I was fascinated at how Jack kept trying to keep Ally connected to her genuine, authentic self, especially when she was becoming famous and letting her manager change her image to hit a bigger pop audience. The movie visually showed how her music and looks changed to reflect this more colorful veneer and trite lyrics. I was affected by watching Ally losing herself because of her subconscious need to be accepted and loved by the bigger collective that the music business was orchestrating. You can’t help but wonder if her audience would have wanted her more in her authentic way of being with her deep lyrics that opened people’s hearts. Jack certainly felt that is what people would want, and he could see she was getting lost in the bright shiny objects around her. It was so painful for him to watch her experiencing this it brought him farther away from his own loving presence.

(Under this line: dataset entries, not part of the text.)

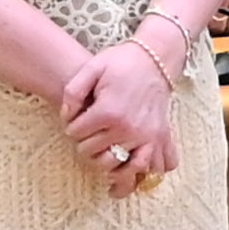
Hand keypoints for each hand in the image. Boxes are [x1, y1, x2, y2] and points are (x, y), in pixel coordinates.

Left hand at [52, 40, 174, 189]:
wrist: (155, 58)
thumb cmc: (121, 62)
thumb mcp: (91, 68)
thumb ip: (73, 92)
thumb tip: (67, 117)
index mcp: (108, 112)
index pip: (76, 135)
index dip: (71, 127)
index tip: (76, 120)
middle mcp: (128, 129)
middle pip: (94, 153)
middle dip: (86, 144)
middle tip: (88, 134)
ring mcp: (147, 136)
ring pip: (122, 168)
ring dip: (110, 166)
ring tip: (105, 156)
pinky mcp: (161, 137)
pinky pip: (156, 166)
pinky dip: (144, 170)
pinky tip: (132, 166)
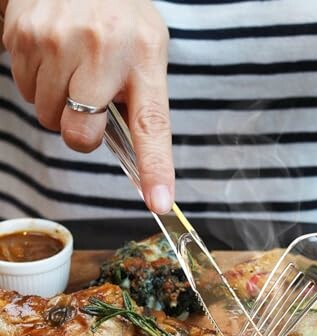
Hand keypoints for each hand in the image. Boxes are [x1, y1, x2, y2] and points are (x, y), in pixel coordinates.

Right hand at [2, 0, 172, 213]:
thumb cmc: (120, 13)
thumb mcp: (147, 47)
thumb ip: (141, 97)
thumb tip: (134, 153)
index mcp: (144, 57)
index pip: (152, 126)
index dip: (155, 169)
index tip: (159, 201)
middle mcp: (102, 49)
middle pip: (80, 135)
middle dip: (82, 131)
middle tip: (88, 101)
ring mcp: (57, 40)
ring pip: (47, 115)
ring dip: (58, 103)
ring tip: (72, 66)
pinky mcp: (23, 34)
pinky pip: (24, 89)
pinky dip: (38, 80)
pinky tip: (53, 54)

Jack was struggling to stay connected to something real and authentic; Ally was his life line and his way of staying connected to some aspect of himself that could deeply explore his own loving nature so he didn’t have to keep numbing the pain of his past with alcohol.
As the movie progressed, Ally continued to buy into the veneer of her image and be swept away by it, while Jack amped up his drinking episodes at the height of her career (when she accepted a Grammy).
The final straw of the truth of greed was when the manager let Jack know the impact of his actions on Ally’s career. Was it an accident or was Jack trying to save her and himself? Is it possible his subconscious beliefs that were sabotaging both his and her career were actually an attempt to save them and bring them back to their true selves?
This is such a great movie for demonstrating where we are in our own collective. There are so many bright, shiny objects that continue to draw us in searching for external validation verses supporting us in connecting with something deeper inside of us – the pure LOVE we are made of.
This is our birthright: our ability to show love, be love and embody kindness and love. Where do you let the negative beliefs stop you from navigating the internal pain you feel for something to numb it out and temporarily let you feel better?
This movie is a great opportunity to look at ourselves and where we choose to skim the surface rather than dive into deeper terrain that may be uncomfortable in order to stop our pain and feel temporary suave.
Where can you be more kind and loving?
Where can you be less judgmental with yourselves and others?
How can you love yourself through the pain and negative thinking?
How will you shift your operating system to LOVE?
At the end of the movie, Ally is portrayed moving back into her real self with her natural hair color, no makeup and pure essence of love and beauty. Jack couldn’t save himself, but he saved her, which may have been his goal all along.
Living from love not only saves us, but also gives each of us the opportunity to heal and to bring our true selves to a world that is in desperate need of it.